J’ai remarqué à Oléron que certaines plages sont particulièrement silencieuses, presque muettes. On y trouve toujours du visible, l’image pour nous-autres est très attirante, mais le lisible disparaît, effacé ou jamais inscrit. De longs allers-retours sur ces étendues absconses avec du vent pour chasser vers l’amateur le sable dunaire en longues tresses mouvantes et serpentines, ailleurs des vagues de vieille houle s’écroulant tout uniment avec des silences incongrus, vous ramènent l’esprit troublé, interrogatif assez pour reprendre les dernières leçons de Benveniste.

muet 1

Si l’océan nous laisse du lisible tout au long de son littoral, si l’orage nous abandonne séparés lueurs et cris, si même l’exultation printanière des oscines ou la rumeur d’une corberaie participent au variable entassement de signifiants dans la nature, je ne prétends y découvrir aucune langue, pas plus d’écriture. Cela soit dit, et écrit. Ce chemin qu’il n’y a pas m’est barré, je ne prétends pas à ces aventures d’imbéciles mystificateurs. Je m’autorise pourtant à critiquer vertement le départ des discours universitaire et scientifique.
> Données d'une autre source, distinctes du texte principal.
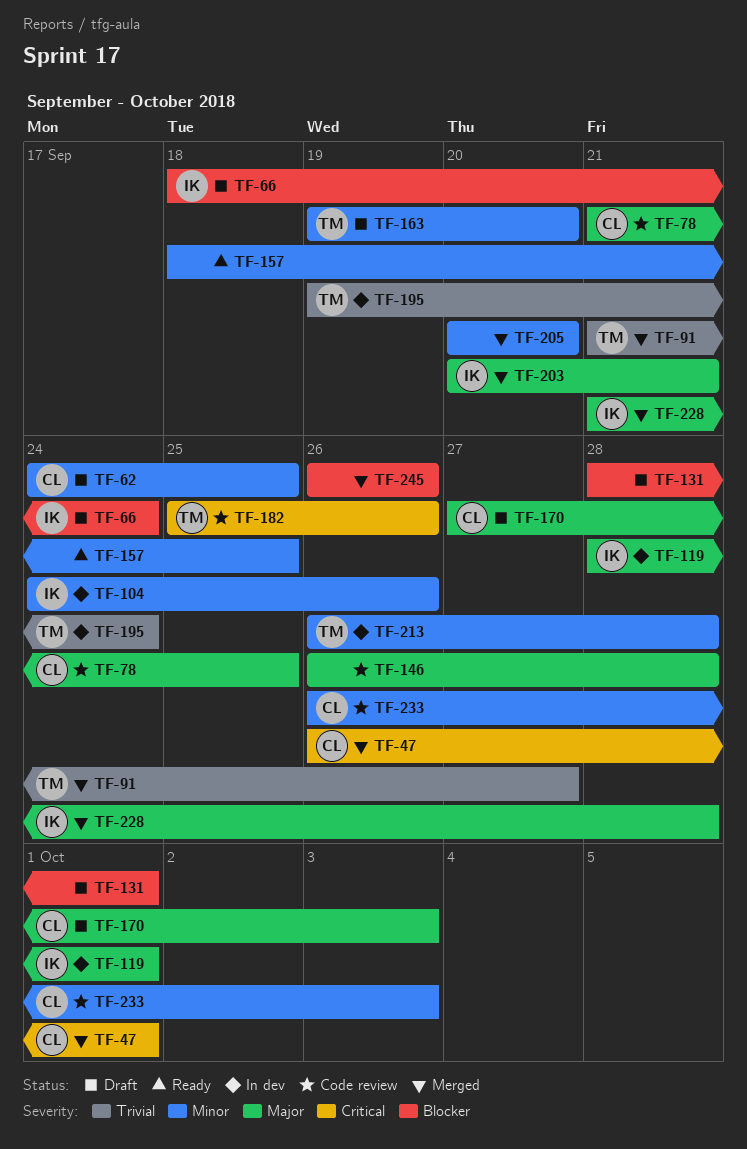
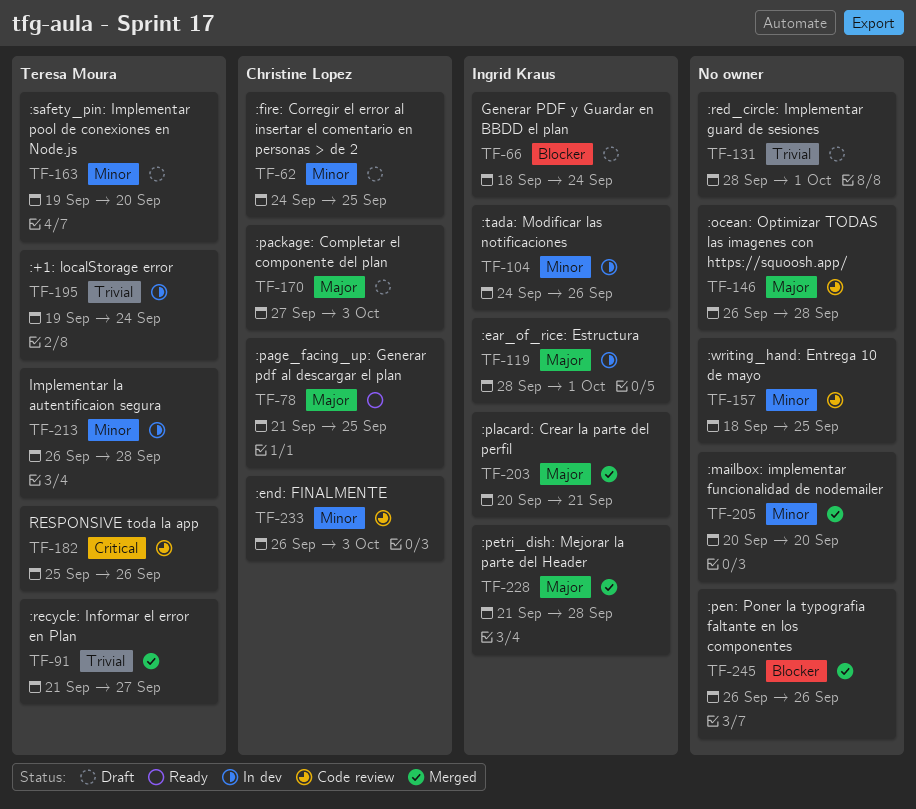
TF-47: present -> none
TF-78, status: Code review -> Ready
TF-131, priority: Blocker -> Trivial
TF-157, status: Ready -> Code review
Ni la langue ni l’écriture qui s’y appliquera, pente forcée ou non, n’ont vocation à communiquer. La communication, voilà qui démange la bouche de nos universitaires et scientifiques en phase terminale. C’est affreux, les médecins sont dans le coup, qui n’ignorent pas qu’ils vous l’ont infestée de champignons. Changeons d’image et de sujet. J’ai lu quelques auteurs qui résistent un peu, et n’introduisent leur lecteur au servage communicatif qu’après avoir tenté autre chose, tâté une page ou deux de l’expression par exemple. J’ai voulu bien plus résolument, et d’entrée, de l’avoir vu faire par quelques-uns, ce d’avoir lu ce qu’ils nous avaient laissé et qui avait pu nous être transmis, j’ai voulu produire du sens. On m’entendra, s’il reste de l’on pour entendre, quand cette engeance qui nous écrase, qui nous appauvrit comme elle appauvrit l’uranium, aura disparu comme ont disparu les rois fainéants. À voir dire, c’est assez mal parti, et ce que j’ai pu produire, engoncé dans les formes à critiquer auxquelles je tentais de me soustraire, par soustraction précisément s’est trouvé bien mince. C’est pourquoi j’en rajoute ici-même.

muet 2

muet 3

Un mot malheureux en fin d’article. J’y suis contraint. Je souhaite en effet que les dernières leçons de Benveniste soient lues, mais non ce livre éprouvant dont elles sont, ma foi, je ne sais guère ce qu’elles sont, ni ce qu’elles étaient, ni ce qu’elles deviennent, épaissies par un fatras de préface, postface et autres pages appliquées. Je connais ce monde qui vient là se tartiner de savoir et d’autorité. Ce qu’il vaut : rien, zéro, néant.